## About this task
Go through the data below and return each line where the string "Online" appears.

## Records contained in a dataset
>>
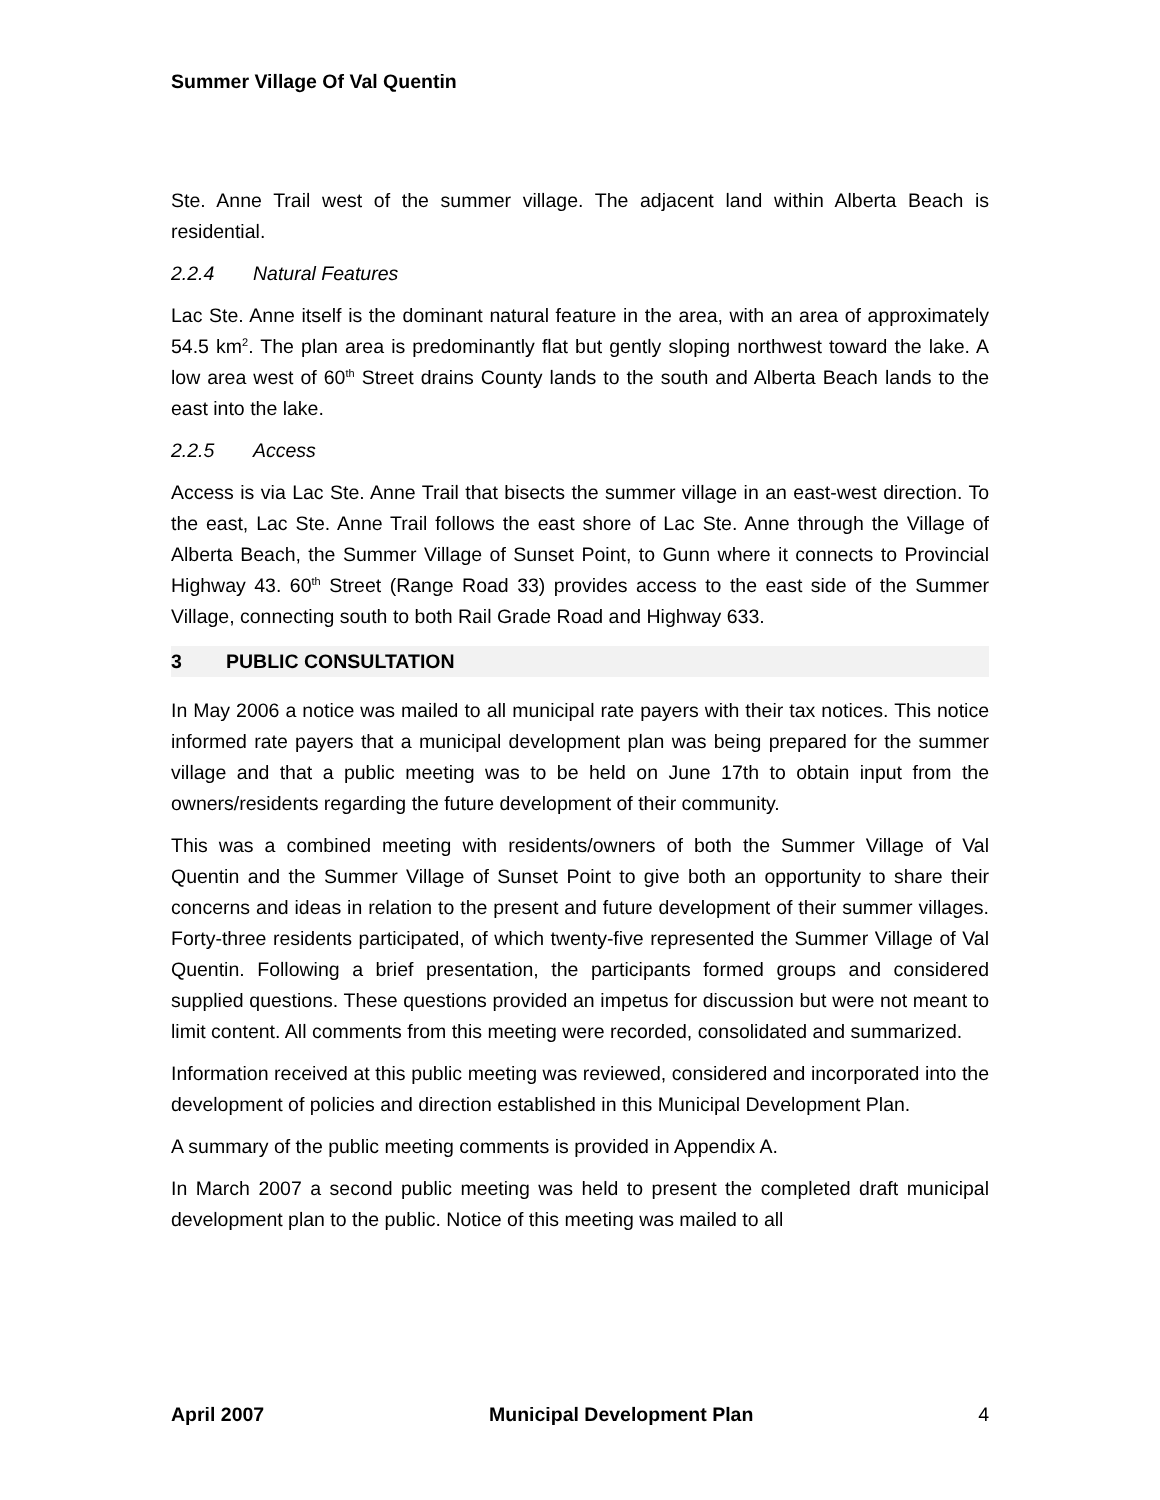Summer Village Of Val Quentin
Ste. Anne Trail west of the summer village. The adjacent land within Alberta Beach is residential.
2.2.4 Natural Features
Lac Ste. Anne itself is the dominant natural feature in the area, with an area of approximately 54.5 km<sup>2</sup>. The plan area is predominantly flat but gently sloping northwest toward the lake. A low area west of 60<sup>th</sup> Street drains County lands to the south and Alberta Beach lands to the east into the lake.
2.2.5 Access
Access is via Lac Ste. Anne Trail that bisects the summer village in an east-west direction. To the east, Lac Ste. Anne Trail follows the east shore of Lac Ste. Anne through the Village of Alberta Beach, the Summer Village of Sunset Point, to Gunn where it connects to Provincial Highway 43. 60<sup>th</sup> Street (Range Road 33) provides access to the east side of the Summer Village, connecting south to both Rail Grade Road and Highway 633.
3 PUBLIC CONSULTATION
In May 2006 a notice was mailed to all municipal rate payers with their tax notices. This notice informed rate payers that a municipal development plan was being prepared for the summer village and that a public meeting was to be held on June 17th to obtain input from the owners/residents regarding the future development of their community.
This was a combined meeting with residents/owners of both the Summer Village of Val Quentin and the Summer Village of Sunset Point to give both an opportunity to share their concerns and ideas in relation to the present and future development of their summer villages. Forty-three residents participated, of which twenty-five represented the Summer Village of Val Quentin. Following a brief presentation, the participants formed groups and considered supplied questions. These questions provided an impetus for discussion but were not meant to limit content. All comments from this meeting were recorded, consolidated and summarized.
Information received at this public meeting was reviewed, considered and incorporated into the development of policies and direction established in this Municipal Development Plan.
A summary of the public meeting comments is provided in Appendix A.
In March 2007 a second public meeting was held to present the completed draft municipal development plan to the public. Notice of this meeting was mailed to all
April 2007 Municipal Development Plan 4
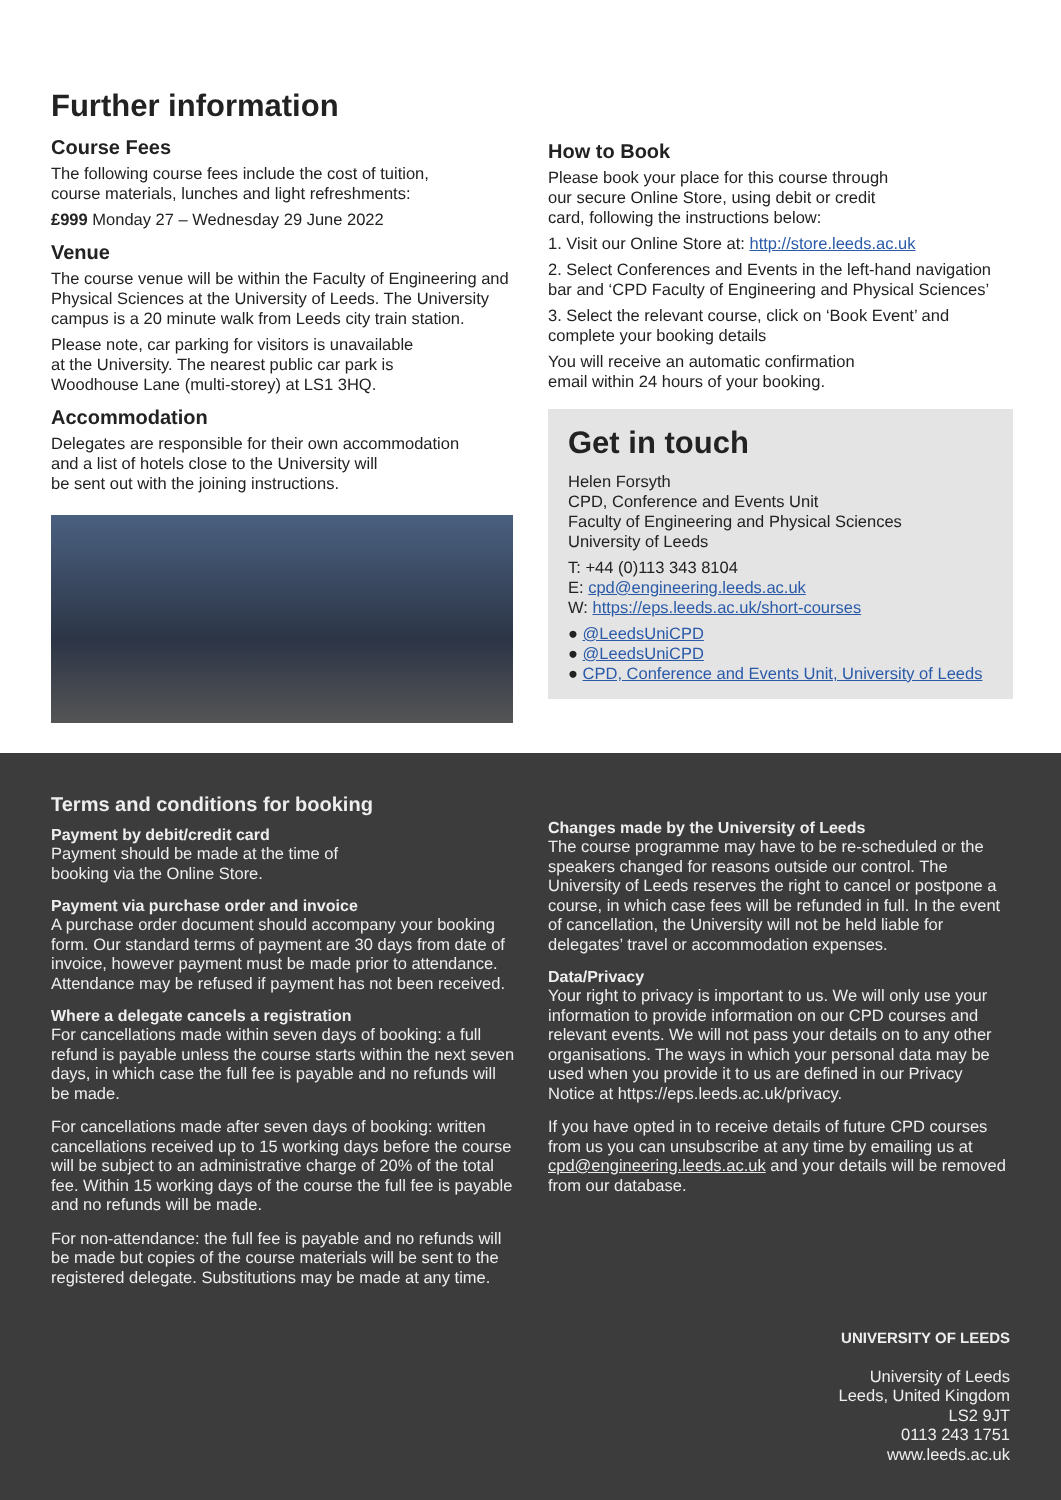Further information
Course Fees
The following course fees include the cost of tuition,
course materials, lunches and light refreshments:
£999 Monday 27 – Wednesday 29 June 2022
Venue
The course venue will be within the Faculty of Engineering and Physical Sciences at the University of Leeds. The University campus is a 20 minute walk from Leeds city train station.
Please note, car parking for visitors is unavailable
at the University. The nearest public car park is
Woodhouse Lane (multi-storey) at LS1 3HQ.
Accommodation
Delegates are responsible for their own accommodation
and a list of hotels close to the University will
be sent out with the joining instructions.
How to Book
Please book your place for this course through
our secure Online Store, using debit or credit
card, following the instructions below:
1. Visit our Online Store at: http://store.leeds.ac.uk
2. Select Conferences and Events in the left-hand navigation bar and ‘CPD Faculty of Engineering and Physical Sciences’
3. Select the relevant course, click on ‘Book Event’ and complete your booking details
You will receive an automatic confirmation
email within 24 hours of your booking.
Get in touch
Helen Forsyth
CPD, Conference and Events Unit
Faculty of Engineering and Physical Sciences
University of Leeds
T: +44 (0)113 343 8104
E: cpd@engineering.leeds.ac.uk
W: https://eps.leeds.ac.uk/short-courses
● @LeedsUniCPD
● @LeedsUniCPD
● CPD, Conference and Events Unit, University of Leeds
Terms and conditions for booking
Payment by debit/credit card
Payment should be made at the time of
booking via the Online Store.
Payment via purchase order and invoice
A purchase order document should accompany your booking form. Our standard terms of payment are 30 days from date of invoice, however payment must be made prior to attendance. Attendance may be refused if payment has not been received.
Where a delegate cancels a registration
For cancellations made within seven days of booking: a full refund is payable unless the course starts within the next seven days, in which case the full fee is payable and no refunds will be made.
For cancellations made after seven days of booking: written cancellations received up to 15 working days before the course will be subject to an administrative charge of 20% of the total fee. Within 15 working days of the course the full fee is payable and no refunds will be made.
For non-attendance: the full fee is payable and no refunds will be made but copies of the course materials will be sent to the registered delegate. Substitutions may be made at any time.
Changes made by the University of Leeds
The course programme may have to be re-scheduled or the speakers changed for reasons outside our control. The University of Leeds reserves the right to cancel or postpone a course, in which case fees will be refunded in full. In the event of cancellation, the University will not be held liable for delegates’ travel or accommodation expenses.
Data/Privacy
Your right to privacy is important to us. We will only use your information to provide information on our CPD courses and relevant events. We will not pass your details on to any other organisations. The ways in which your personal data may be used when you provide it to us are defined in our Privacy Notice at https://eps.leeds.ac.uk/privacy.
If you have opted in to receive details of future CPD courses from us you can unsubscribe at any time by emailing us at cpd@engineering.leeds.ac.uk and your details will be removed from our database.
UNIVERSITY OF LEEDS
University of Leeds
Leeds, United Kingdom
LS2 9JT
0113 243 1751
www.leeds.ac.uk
<<
## Answer for this exercise
our secure Online Store, using debit or credit
1. Visit our Online Store at: http://store.leeds.ac.uk
booking via the Online Store.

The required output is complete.